I think it’s important to distinguish between protecting public views and protecting existing view cones. The two are not synonymous.
I for one would be in favour of adding some new view cones, and reconsidering some of the existing slots.
That having been said, I agree that notwithstanding what may have been good intentions, the current open houses, and comment sheets are not worth the effort. However, I do think it is necessary to have some public events at which the DofP and staff can present, in slide and video form, the existing context, and potentially alternative proposals on the table.
And again, I hope that Urbanismo and GMGW and Joe Just Joe will come out, because they do have something important to say, and it should be said in public, at events organized by SFU Think City, the Planning Institute, the Architectural institute, UDI and other public events,….with the media present so that we can have a full discussion on the issue.
(I would add that the planners, architects and developers have all been strangely silent on a number of important decisions that have been made recently.)
To conclude, this is not a view vs. no view matter. It’s how best to ensure we protect future views. But let me also note that those who do see this as an exercise to allow more development may also be correct, since this is, after all, been promoted as a view and CAPACITY study! So we better watch out.
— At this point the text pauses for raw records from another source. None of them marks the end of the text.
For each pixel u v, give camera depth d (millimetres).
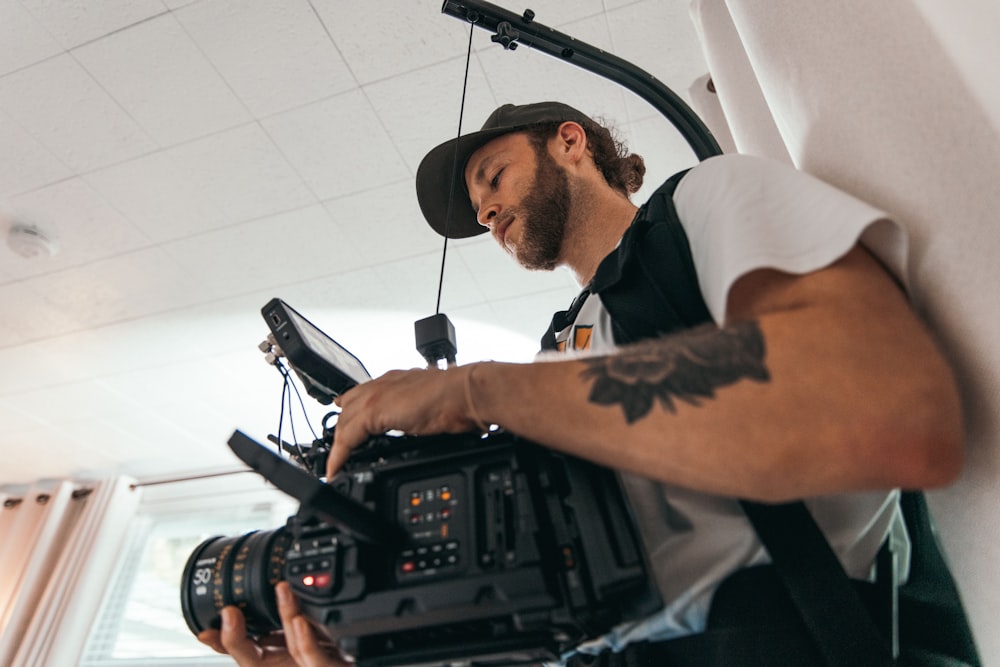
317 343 734
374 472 486
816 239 391
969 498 452
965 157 407
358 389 540
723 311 391
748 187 448
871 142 492
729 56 1094
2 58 1603
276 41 1587
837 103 535
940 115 424
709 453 344
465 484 458
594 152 925
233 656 546
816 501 469
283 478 411
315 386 731
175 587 3730
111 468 3953
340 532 460
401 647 447
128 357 2826
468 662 462
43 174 1927
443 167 1054
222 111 1752
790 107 625
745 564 448
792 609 423
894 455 320
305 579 454
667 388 367
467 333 2775
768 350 351
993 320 397
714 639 438
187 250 2219
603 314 582
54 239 2143
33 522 3883
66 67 1631
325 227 2141
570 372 413
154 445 3668
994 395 403
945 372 342
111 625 3668
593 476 449
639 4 1530
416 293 2477
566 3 1529
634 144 1905
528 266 872
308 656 463
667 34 1598
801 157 618
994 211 389
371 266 2324
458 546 432
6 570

12 Frances Bula // Jun 28, 2009 at 2:49 pm
Wes,
I don’t think there’s anything hidden about the agenda at all. Vancouver has made it evident for a number of years that one of the prime ways it can pay for social amenities in the city is by selling off space. Others are following suit. Surrey is certainly looking at trading density for certain things it wants.
That doesn’t strike me as such a bad idea, as long as it doesn’t mean selling just any old density. That’s always the trick.
13 gmgw // Jun 29, 2009 at 12:25 am
Frances sed:
“Vancouver has made it evident for a number of years that one of the prime ways it can pay for social amenities in the city is by selling off space.”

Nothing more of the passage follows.